Stig Andersen ist Held von Beruf. Der 63-Jährige mit dem wettergegerbten Teint ist aber nicht etwa Polizist, Feuerwehrmann oder Soldat, sondern Tenor. Genauer: Wagnertenor. Von London bis Tokio, von Helsinki bis Buenos Aires schlüpft er in die Haut der wagnerschen Recken, heute Abend gibt er in der Hamburgischen Staatsoper den Tristan aus "Tristan und Isolde". Deshalb war er schon in der Stadt, als er am Sonntagmittag einen Anruf bekam: Dem Kollegen Burkhard Fritz gehe es nicht gut - ob Andersen sich vorstellen könne, einzuspringen und die Titelpartie im "Lohengrin" zu singen?
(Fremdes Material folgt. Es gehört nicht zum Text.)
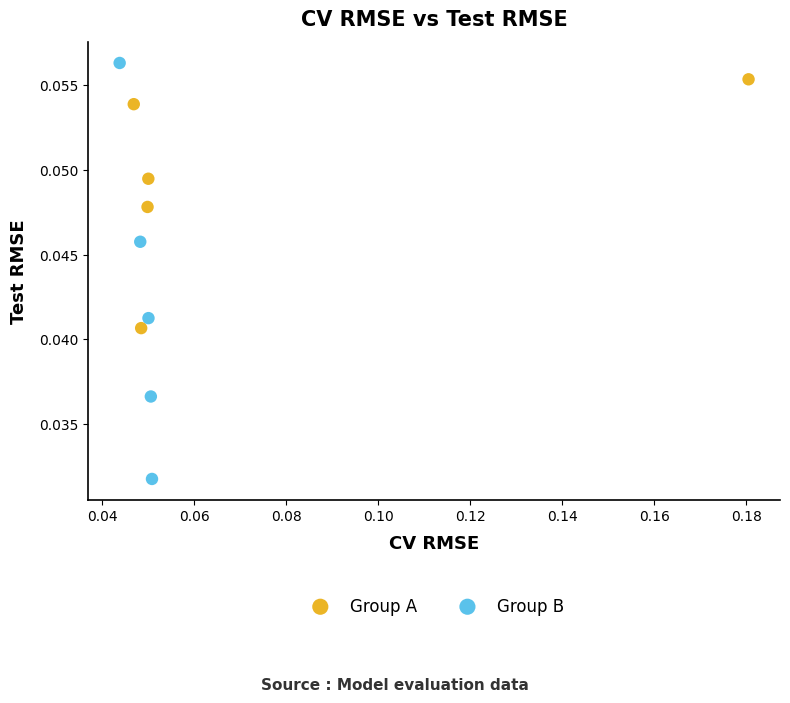

Which series has the widest spread of Y values?

Group B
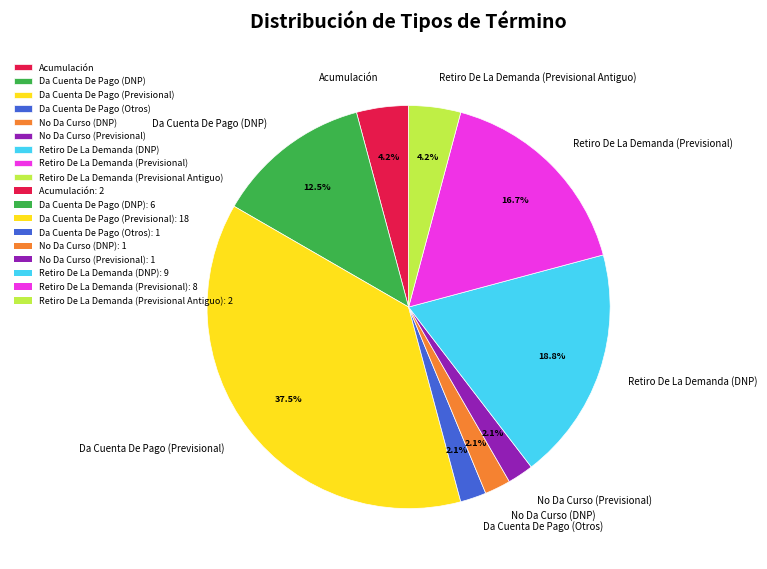

To the nearest percent, what is the difference between the largest and smallest slice percentages?

35%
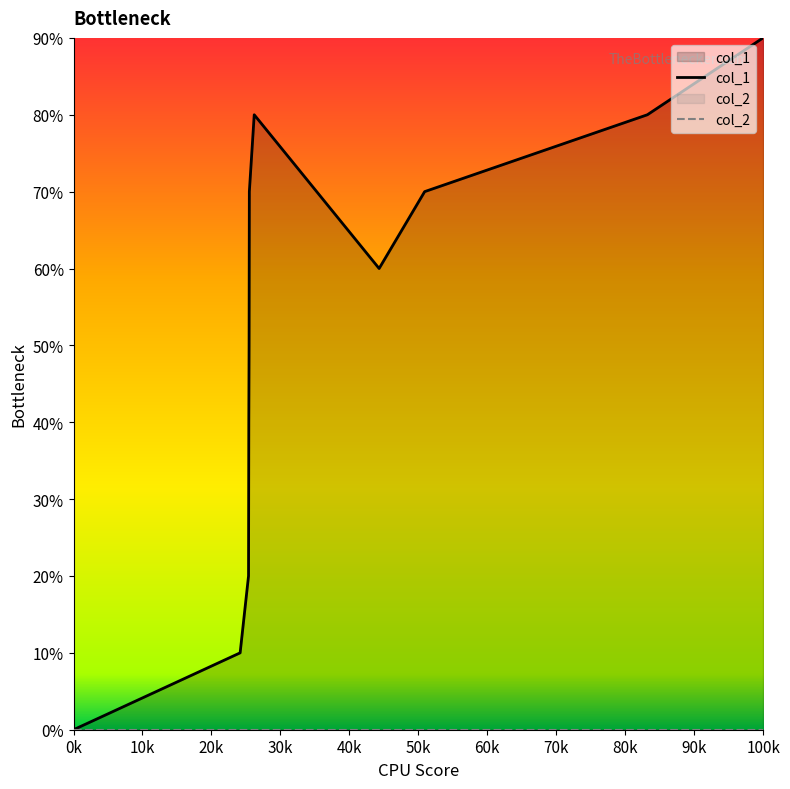

How many points are lower than both their immediate neighbors (excluding endpoints)?

1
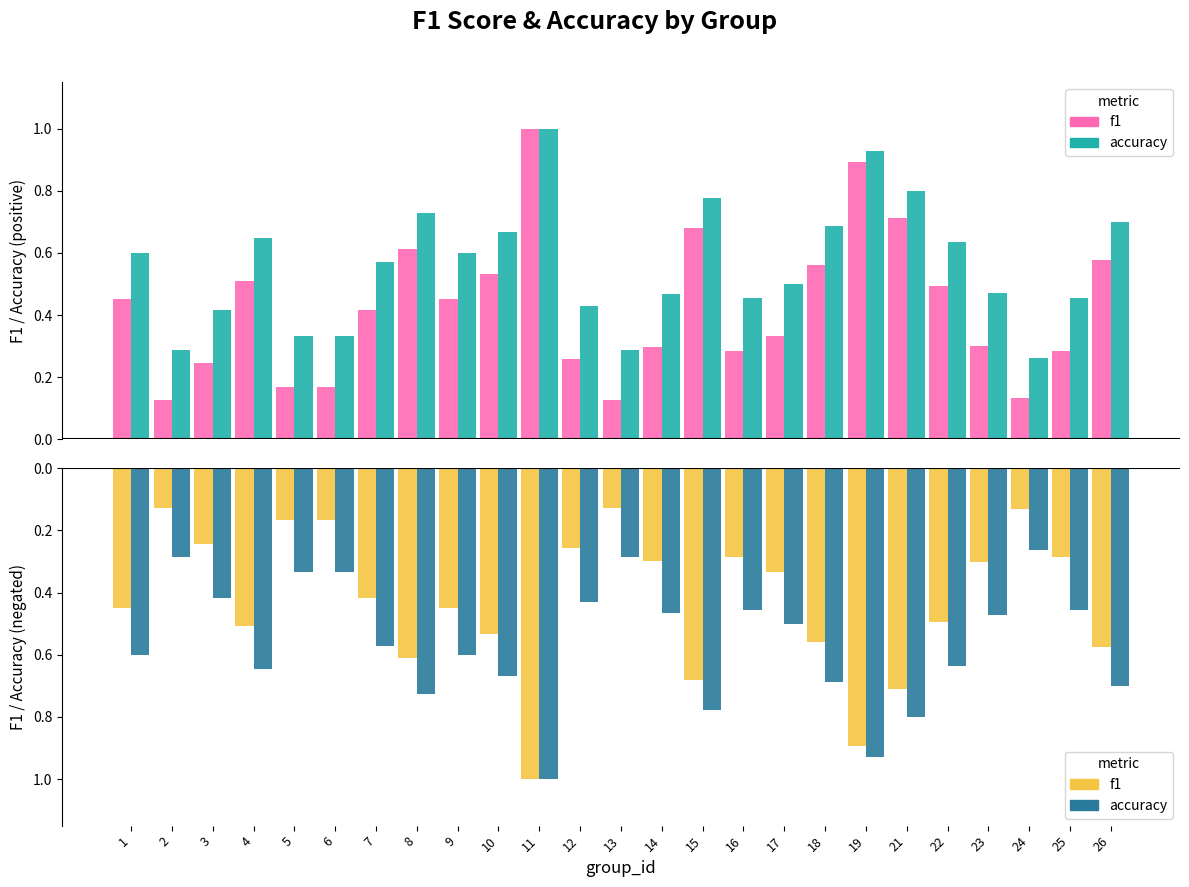

At which category is the sum across all series the highest?

1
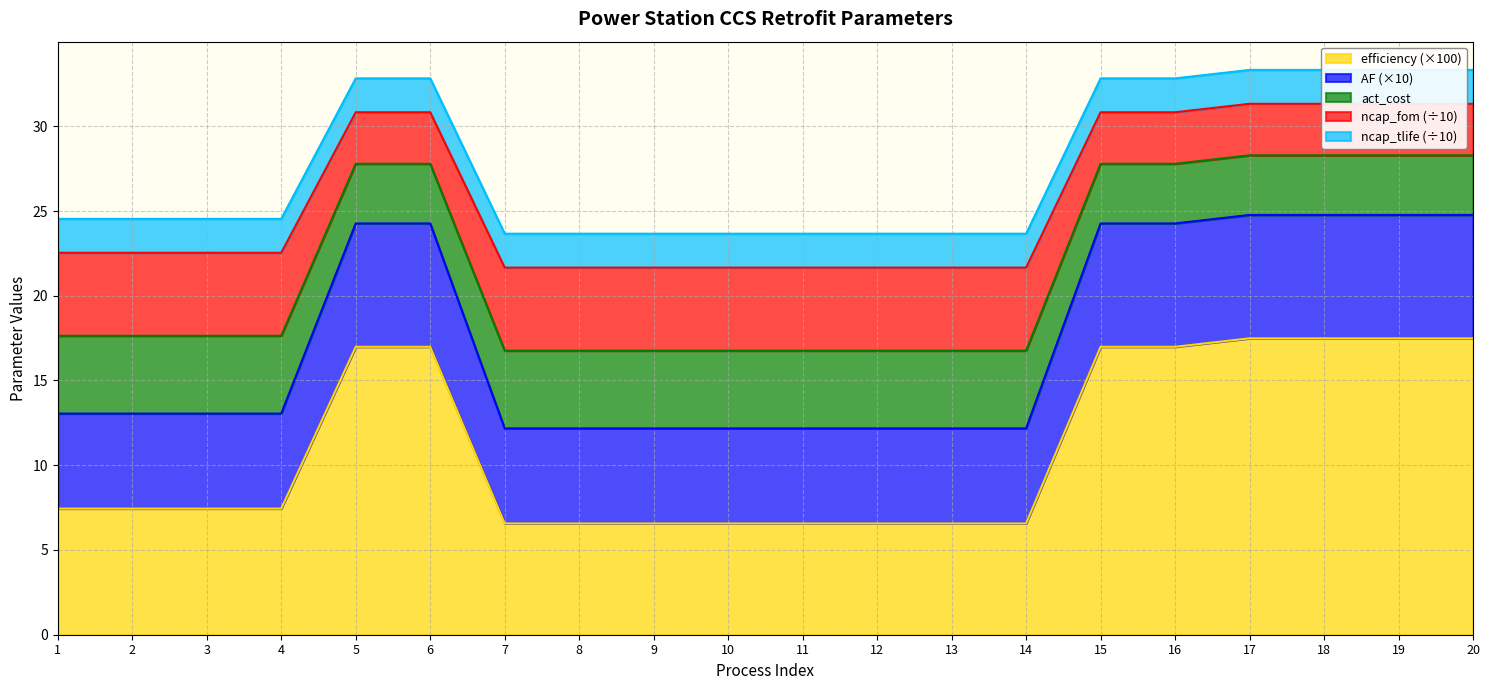

The efficiency (×100) series shows 12.4 at 2. True or false?

False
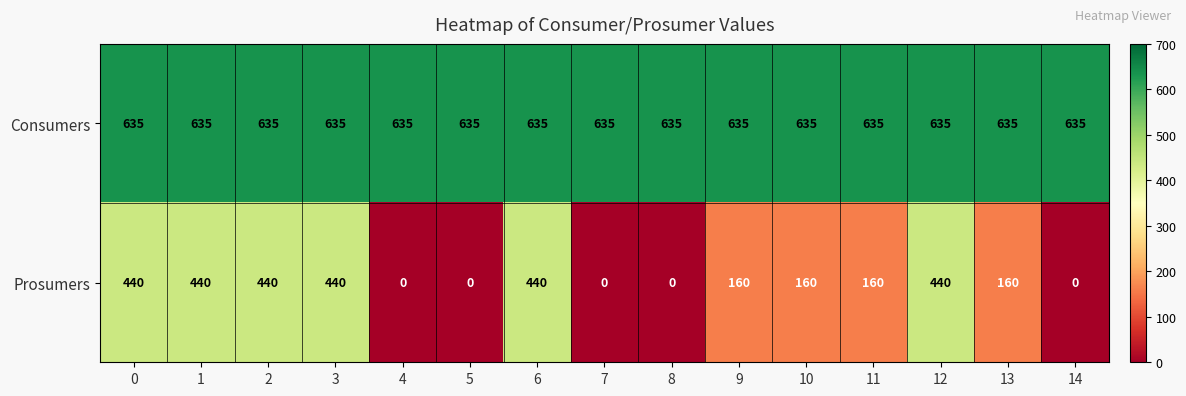

Is it true that Prosumers equals 194 at 3?

False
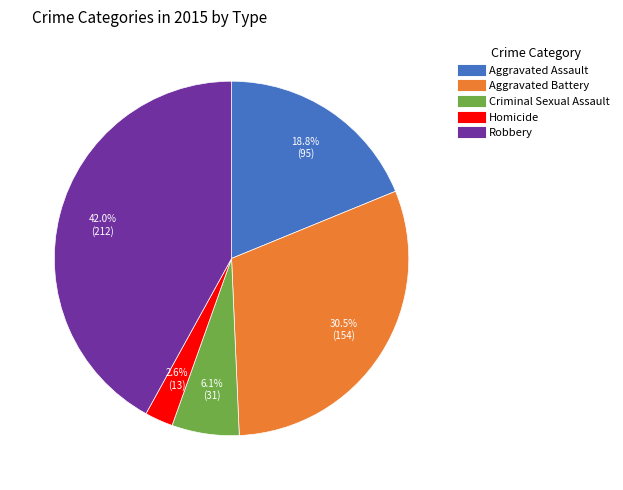

To the nearest percent, what is the average slice percentage?

20%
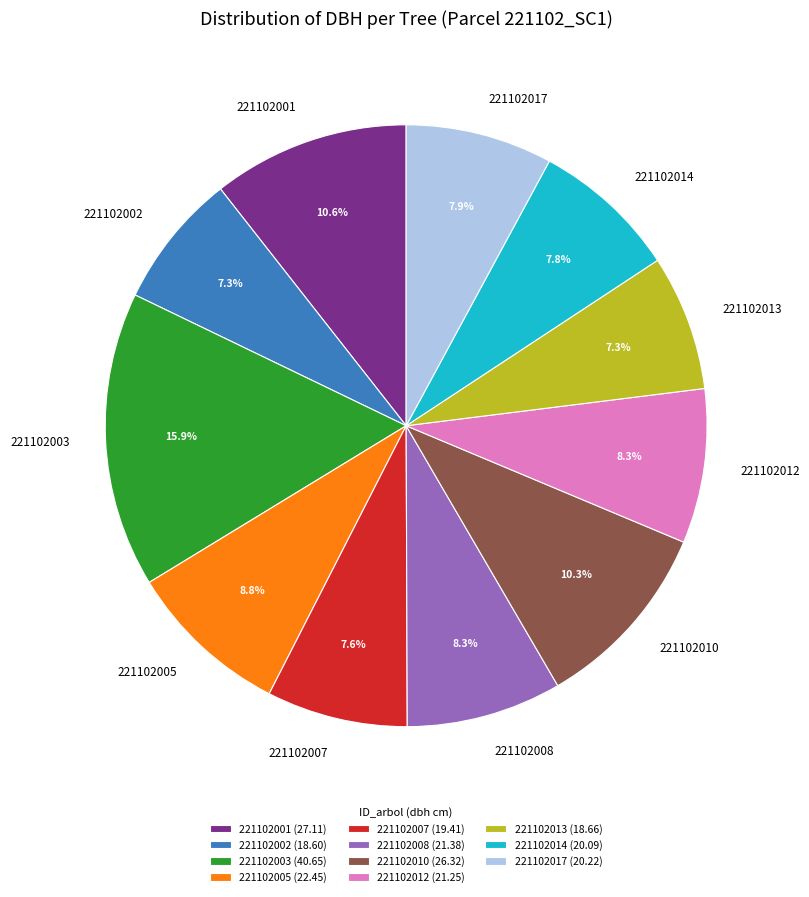

Count the number of slices in the pie.

11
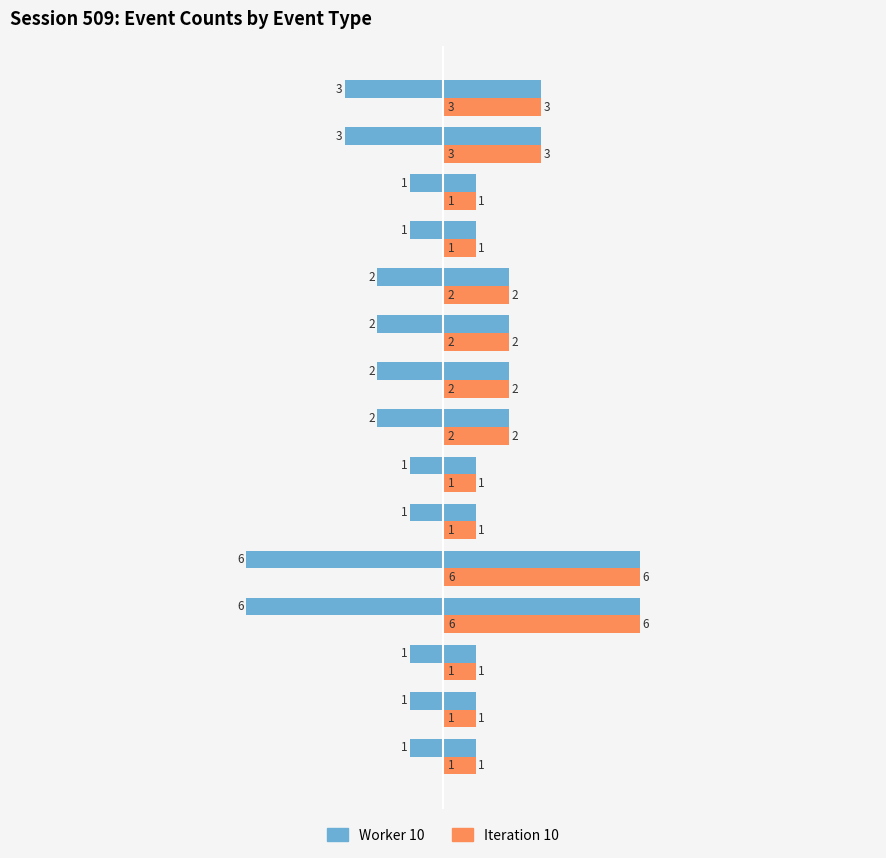

Is the value of Worker 10 at 7 greater than the value of Iteration 10 at 15?

Yes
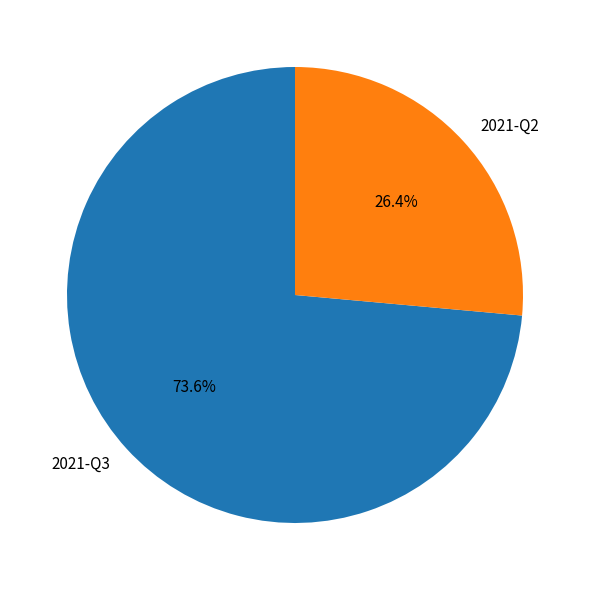

To the nearest percent, what is the difference between the 2021-Q3 and 2021-Q2 slice percentages?

47%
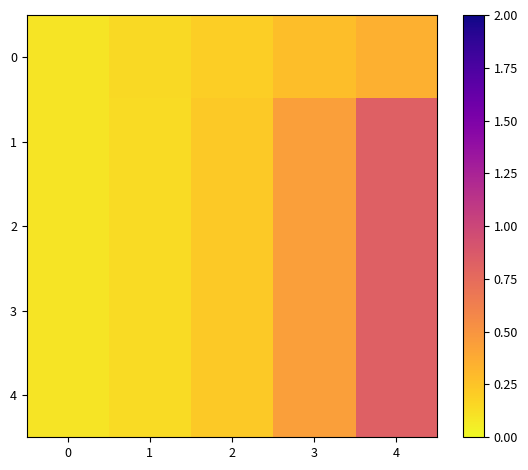

Reading right to left, list all the values displayed in this chart.

0: 4=0.3	3=0.3	2=0.2	1=0.1	0=0.1
1: 4=0.8	3=0.4	2=0.2	1=0.1	0=0.1
2: 4=0.8	3=0.4	2=0.2	1=0.1	0=0.1
3: 4=0.8	3=0.4	2=0.2	1=0.1	0=0.1
4: 4=0.8	3=0.4	2=0.2	1=0.1	0=0.1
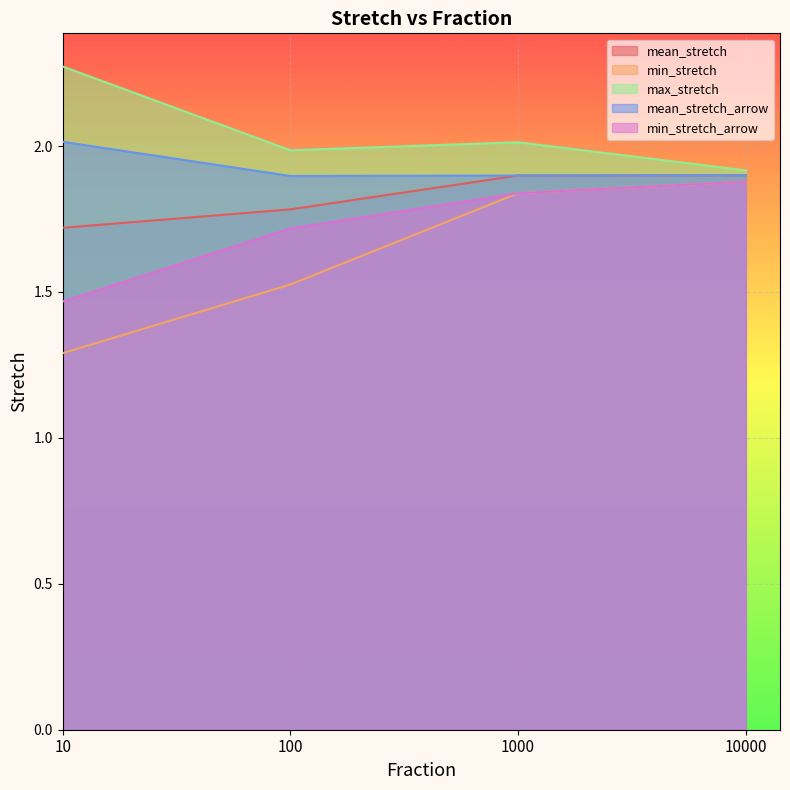

What is the spread (max minus min) of values at 100?

0.5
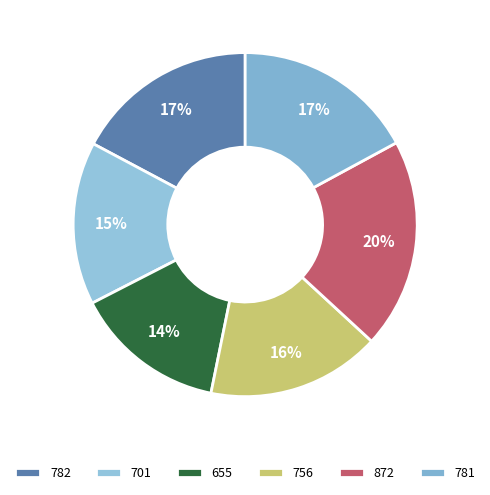

What percentage is the 781 slice, to the nearest percent?

17%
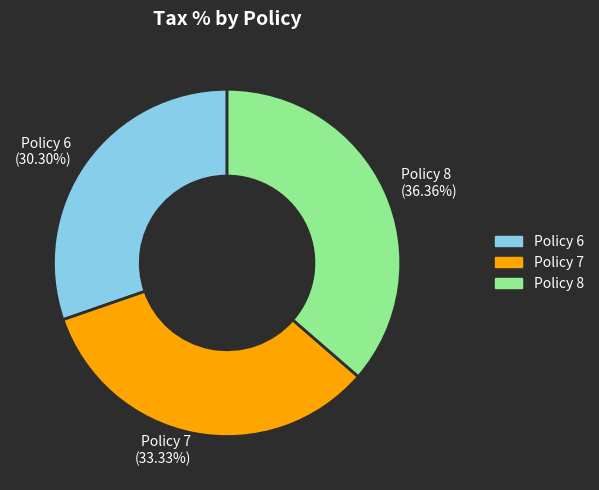

To the nearest percent, what portion does Policy 7 represent?

33%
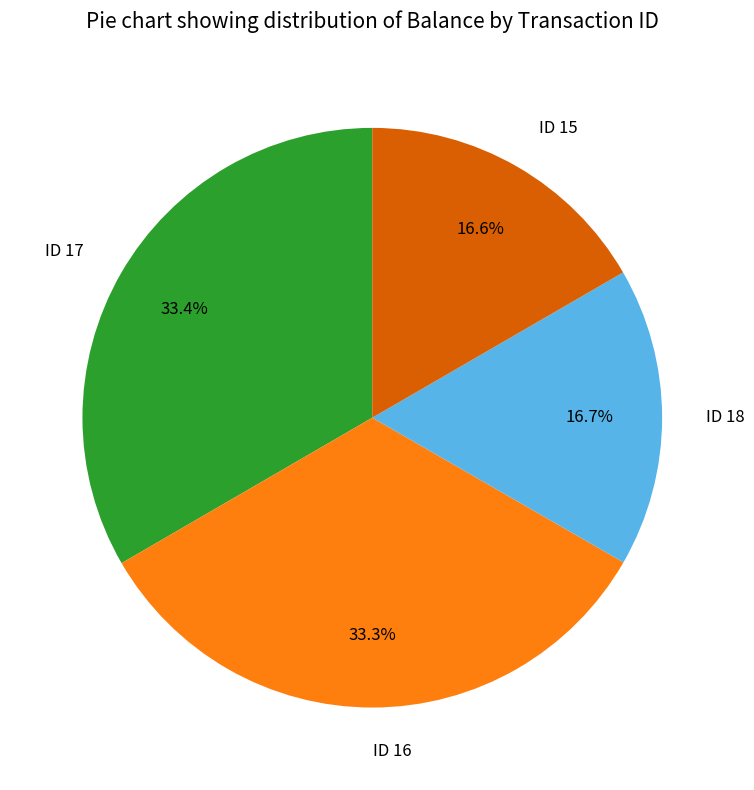

Approximately how many times larger is the value at ID 16 compared to ID 18?

2.0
Dass er dann für den dritten Akt tatsächlich hereingerufen wurde, löste bei dem wagnergeprüften Andersen nur mittleres Herzklopfen aus. "Ich konnte ja mit Noten singen", sagt er mit seinem kehligen dänischen Akzent und lacht ein für einen Tenor erstaunlich sonores Lachen. "Burkhard hat selbst gespielt."

Natürlich hat Andersen auch andere Opernrollen im Repertoire. Aber sein Lieblingskomponist ist Wagner: "Das ist nicht zu vermeiden, wenn man so viel Zeit mit ihm verbringt."

Seit seine vier Kinder aus dem Haus sind, hat Andersen wieder mehr Zeit, zu kochen, in seinem Garten außerhalb von Kopenhagen zu buddeln oder Pilze zu sammeln. Nur mit dem Sport ist es nicht so weit her. "Das könnte besser organisiert sein", sagt er und lacht. Wenigstens seine Lungen sind gut im Training. Helden brauchen das.